### [Problem details]
Restate each record word for word, omitting whatever pictures it holds.

____ Source information

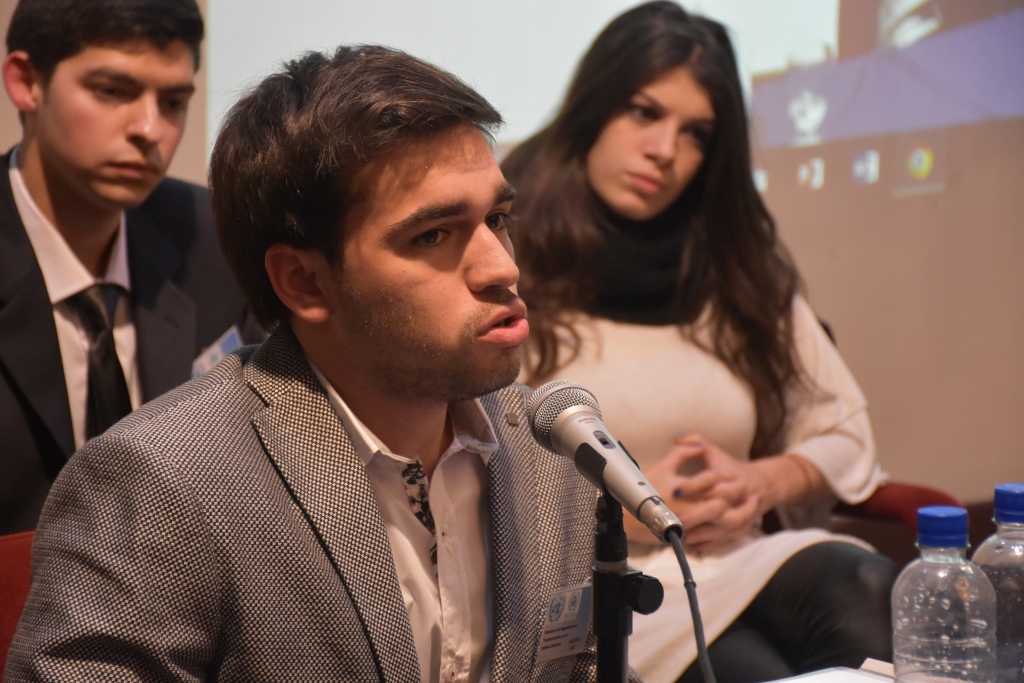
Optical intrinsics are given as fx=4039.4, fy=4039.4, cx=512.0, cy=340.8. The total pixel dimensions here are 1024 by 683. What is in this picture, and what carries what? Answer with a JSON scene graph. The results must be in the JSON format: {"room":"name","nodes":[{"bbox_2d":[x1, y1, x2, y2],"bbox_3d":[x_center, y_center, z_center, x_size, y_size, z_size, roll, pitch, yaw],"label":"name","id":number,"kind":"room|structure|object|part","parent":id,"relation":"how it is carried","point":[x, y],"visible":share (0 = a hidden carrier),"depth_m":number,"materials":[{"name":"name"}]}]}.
{"room":"event hall","nodes":[
{"label":"event hall","id":0,"kind":"room"},
{"bbox_2d":[0,0,1023,513],"bbox_3d":[-0.189,-1.168,7.384,4.293,3.560,0.233,-4,6,-36],"label":"wall","id":1,"kind":"structure","parent":0,"point":[914,468],"depth_m":7.77,"materials":[{"name":"beige paint"}]},
{"bbox_2d":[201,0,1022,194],"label":"projection screen","id":2,"kind":"object","parent":1,"relation":"attached to","point":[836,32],"visible":0.85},
{"bbox_2d":[761,660,899,682],"bbox_3d":[0.288,0.351,3.486,0.314,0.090,0.292,-4,6,-36],"label":"paper","id":3,"kind":"object","parent":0,"point":[782,682],"visible":0.83,"depth_m":3.63,"materials":[{"name":"white paper"}]},
{"bbox_2d":[891,505,996,682],"bbox_3d":[0.356,0.260,3.321,0.084,0.247,0.084,-4,6,-36],"label":"water bottle","id":4,"kind":"object","parent":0,"point":[922,596],"visible":1,"depth_m":3.28,"materials":[{"name":"clear plastic"}]},
{"bbox_3d":[0.348,0.148,3.250,0.055,0.039,0.054,-4,6,-36],"label":"cap","id":5,"kind":"part","parent":4,"relation":"part of","materials":[{"name":"blue plastic"}]},
{"bbox_2d":[970,481,1023,682],"bbox_3d":[0.444,0.246,3.466,0.089,0.251,0.089,-4,6,-36],"label":"water bottle","id":6,"kind":"object","parent":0,"point":[1006,498],"visible":0.93,"depth_m":3.43,"materials":[{"name":"clear plastic"}]},
{"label":"cap","id":7,"kind":"part","parent":6,"relation":"part of","materials":[{"name":"blue plastic"}]},
{"label":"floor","id":8,"kind":"structure","parent":0,"visible":0},
{"bbox_2d":[0,530,35,680],"bbox_3d":[-0.409,0.615,4.222,0.574,0.804,0.605,-4,6,-36],"label":"red chair","id":9,"kind":"object","parent":8,"relation":"on","point":[3,560],"visible":0.22,"depth_m":4.35,"materials":[{"name":"red fabric"}]},
{"bbox_2d":[2,39,627,680],"bbox_3d":[-0.108,0.321,3.802,0.733,1.168,0.647,-4,6,-36],"label":"man","id":10,"kind":"object","parent":9,"relation":"on","point":[249,407],"visible":0.99,"depth_m":3.63},
{"bbox_2d":[536,581,593,663],"bbox_3d":[0.049,0.254,3.651,0.027,0.065,0.134,3,6,29],"label":"name tag","id":11,"kind":"object","parent":10,"relation":"attached to","point":[572,610],"visible":0.81,"depth_m":3.65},
{"bbox_2d":[0,0,251,531],"bbox_3d":[-0.602,0.028,5.231,0.569,1.026,0.614,4,7,41],"label":"man","id":12,"kind":"object","parent":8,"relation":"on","point":[39,170],"visible":0.73,"depth_m":5.14},
{"bbox_2d":[191,325,242,377],"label":"name tag","id":13,"kind":"object","parent":12,"relation":"attached to","point":[219,351],"visible":0.21,"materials":[{"name":"blue"}]},
{"bbox_2d":[592,489,658,682],"bbox_3d":[0.076,0.486,3.519,0.264,0.682,0.305,-4,6,-36],"label":"microphone stand","id":14,"kind":"object","parent":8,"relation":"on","point":[612,508],"visible":0.89,"depth_m":3.48,"materials":[{"name":"black metal"}]},
{"bbox_2d":[527,379,684,542],"bbox_3d":[0.083,0.103,3.488,0.075,0.122,0.230,-4,6,-36],"label":"microphone","id":15,"kind":"object","parent":14,"relation":"on","point":[640,504],"visible":0.96,"depth_m":3.46,"materials":[{"name":"silver metal"}]},
{"bbox_2d":[668,528,715,682],"bbox_3d":[0.179,0.398,3.535,0.098,0.445,0.318,-1,5,-9],"label":"microphone cable","id":16,"kind":"object","parent":15,"relation":"attached to","point":[700,650],"visible":0.97,"depth_m":3.60,"materials":[{"name":"black plastic"}]},
{"bbox_2d":[828,482,964,564],"bbox_3d":[0.287,0.487,6.110,0.738,0.905,0.721,-4,6,-36],"label":"red chair","id":17,"kind":"object","parent":8,"relation":"on","point":[918,490],"visible":0.09,"depth_m":6.17,"materials":[{"name":"red fabric"}]},
{"bbox_2d":[495,3,900,680],"bbox_3d":[0.216,0.087,5.611,0.598,1.060,0.744,-4,6,-36],"label":"woman","id":18,"kind":"object","parent":17,"relation":"on","point":[620,122],"visible":0.8,"depth_m":5.54}
]}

________

### [Answer to this exercise]
Optical intrinsics are given as fx=4039.4, fy=4039.4, cx=512.0, cy=340.8. The total pixel dimensions here are 1024 by 683. What is in this picture, and what carries what? Answer with a JSON scene graph. The results must be in the JSON format: {"room":"name","nodes":[{"bbox_2d":[x1, y1, x2, y2],"bbox_3d":[x_center, y_center, z_center, x_size, y_size, z_size, roll, pitch, yaw],"label":"name","id":number,"kind":"room|structure|object|part","parent":id,"relation":"how it is carried","point":[x, y],"visible":share (0 = a hidden carrier),"depth_m":number,"materials":[{"name":"name"}]}]}.
{"room":"event hall","nodes":[
{"label":"event hall","id":0,"kind":"room"},
{"bbox_2d":[0,0,1023,513],"bbox_3d":[-0.189,-1.168,7.384,4.293,3.560,0.233,-4,6,-36],"label":"wall","id":1,"kind":"structure","parent":0,"point":[914,468],"depth_m":7.77,"materials":[{"name":"beige paint"}]},
{"bbox_2d":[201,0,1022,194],"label":"projection screen","id":2,"kind":"object","parent":1,"relation":"attached to","point":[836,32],"visible":0.85},
{"bbox_2d":[761,660,899,682],"bbox_3d":[0.288,0.351,3.486,0.314,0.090,0.292,-4,6,-36],"label":"paper","id":3,"kind":"object","parent":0,"point":[782,682],"visible":0.83,"depth_m":3.63,"materials":[{"name":"white paper"}]},
{"bbox_2d":[891,505,996,682],"bbox_3d":[0.356,0.260,3.321,0.084,0.247,0.084,-4,6,-36],"label":"water bottle","id":4,"kind":"object","parent":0,"point":[922,596],"visible":1,"depth_m":3.28,"materials":[{"name":"clear plastic"}]},
{"bbox_3d":[0.348,0.148,3.250,0.055,0.039,0.054,-4,6,-36],"label":"cap","id":5,"kind":"part","parent":4,"relation":"part of","materials":[{"name":"blue plastic"}]},
{"bbox_2d":[970,481,1023,682],"bbox_3d":[0.444,0.246,3.466,0.089,0.251,0.089,-4,6,-36],"label":"water bottle","id":6,"kind":"object","parent":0,"point":[1006,498],"visible":0.93,"depth_m":3.43,"materials":[{"name":"clear plastic"}]},
{"label":"cap","id":7,"kind":"part","parent":6,"relation":"part of","materials":[{"name":"blue plastic"}]},
{"label":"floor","id":8,"kind":"structure","parent":0,"visible":0},
{"bbox_2d":[0,530,35,680],"bbox_3d":[-0.409,0.615,4.222,0.574,0.804,0.605,-4,6,-36],"label":"red chair","id":9,"kind":"object","parent":8,"relation":"on","point":[3,560],"visible":0.22,"depth_m":4.35,"materials":[{"name":"red fabric"}]},
{"bbox_2d":[2,39,627,680],"bbox_3d":[-0.108,0.321,3.802,0.733,1.168,0.647,-4,6,-36],"label":"man","id":10,"kind":"object","parent":9,"relation":"on","point":[249,407],"visible":0.99,"depth_m":3.63},
{"bbox_2d":[536,581,593,663],"bbox_3d":[0.049,0.254,3.651,0.027,0.065,0.134,3,6,29],"label":"name tag","id":11,"kind":"object","parent":10,"relation":"attached to","point":[572,610],"visible":0.81,"depth_m":3.65},
{"bbox_2d":[0,0,251,531],"bbox_3d":[-0.602,0.028,5.231,0.569,1.026,0.614,4,7,41],"label":"man","id":12,"kind":"object","parent":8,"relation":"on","point":[39,170],"visible":0.73,"depth_m":5.14},
{"bbox_2d":[191,325,242,377],"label":"name tag","id":13,"kind":"object","parent":12,"relation":"attached to","point":[219,351],"visible":0.21,"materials":[{"name":"blue"}]},
{"bbox_2d":[592,489,658,682],"bbox_3d":[0.076,0.486,3.519,0.264,0.682,0.305,-4,6,-36],"label":"microphone stand","id":14,"kind":"object","parent":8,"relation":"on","point":[612,508],"visible":0.89,"depth_m":3.48,"materials":[{"name":"black metal"}]},
{"bbox_2d":[527,379,684,542],"bbox_3d":[0.083,0.103,3.488,0.075,0.122,0.230,-4,6,-36],"label":"microphone","id":15,"kind":"object","parent":14,"relation":"on","point":[640,504],"visible":0.96,"depth_m":3.46,"materials":[{"name":"silver metal"}]},
{"bbox_2d":[668,528,715,682],"bbox_3d":[0.179,0.398,3.535,0.098,0.445,0.318,-1,5,-9],"label":"microphone cable","id":16,"kind":"object","parent":15,"relation":"attached to","point":[700,650],"visible":0.97,"depth_m":3.60,"materials":[{"name":"black plastic"}]},
{"bbox_2d":[828,482,964,564],"bbox_3d":[0.287,0.487,6.110,0.738,0.905,0.721,-4,6,-36],"label":"red chair","id":17,"kind":"object","parent":8,"relation":"on","point":[918,490],"visible":0.09,"depth_m":6.17,"materials":[{"name":"red fabric"}]},
{"bbox_2d":[495,3,900,680],"bbox_3d":[0.216,0.087,5.611,0.598,1.060,0.744,-4,6,-36],"label":"woman","id":18,"kind":"object","parent":17,"relation":"on","point":[620,122],"visible":0.8,"depth_m":5.54}
]}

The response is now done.